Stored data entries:
......

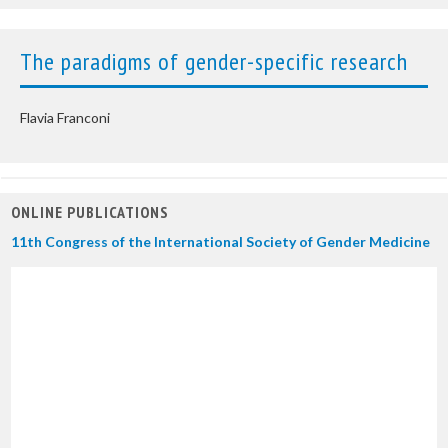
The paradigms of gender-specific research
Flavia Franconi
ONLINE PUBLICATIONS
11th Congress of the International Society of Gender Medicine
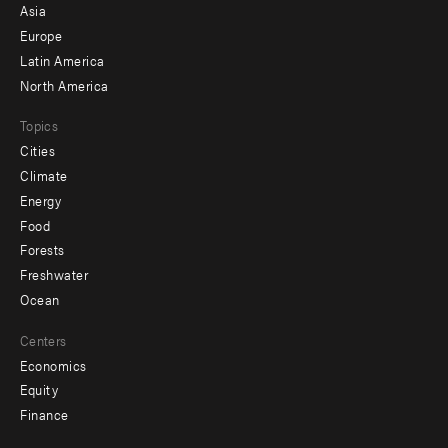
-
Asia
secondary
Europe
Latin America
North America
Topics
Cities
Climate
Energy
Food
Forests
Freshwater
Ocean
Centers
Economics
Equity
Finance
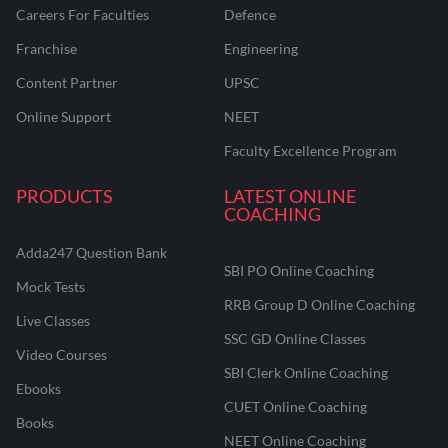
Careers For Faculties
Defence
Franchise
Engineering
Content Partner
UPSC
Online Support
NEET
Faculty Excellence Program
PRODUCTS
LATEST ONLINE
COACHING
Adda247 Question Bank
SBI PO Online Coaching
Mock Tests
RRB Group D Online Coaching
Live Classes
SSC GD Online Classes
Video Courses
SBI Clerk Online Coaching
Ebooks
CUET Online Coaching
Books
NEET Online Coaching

......

_About this task_: Lines from the one containing "Careers For Faculties" through the final line of the entries above are to be output exactly; omit all others.

_Task solution_:
Careers For Faculties
Defence
Franchise
Engineering
Content Partner
UPSC
Online Support
NEET
Faculty Excellence Program
PRODUCTS
LATEST ONLINE
COACHING
Adda247 Question Bank
SBI PO Online Coaching
Mock Tests
RRB Group D Online Coaching
Live Classes
SSC GD Online Classes
Video Courses
SBI Clerk Online Coaching
Ebooks
CUET Online Coaching
Books
NEET Online Coaching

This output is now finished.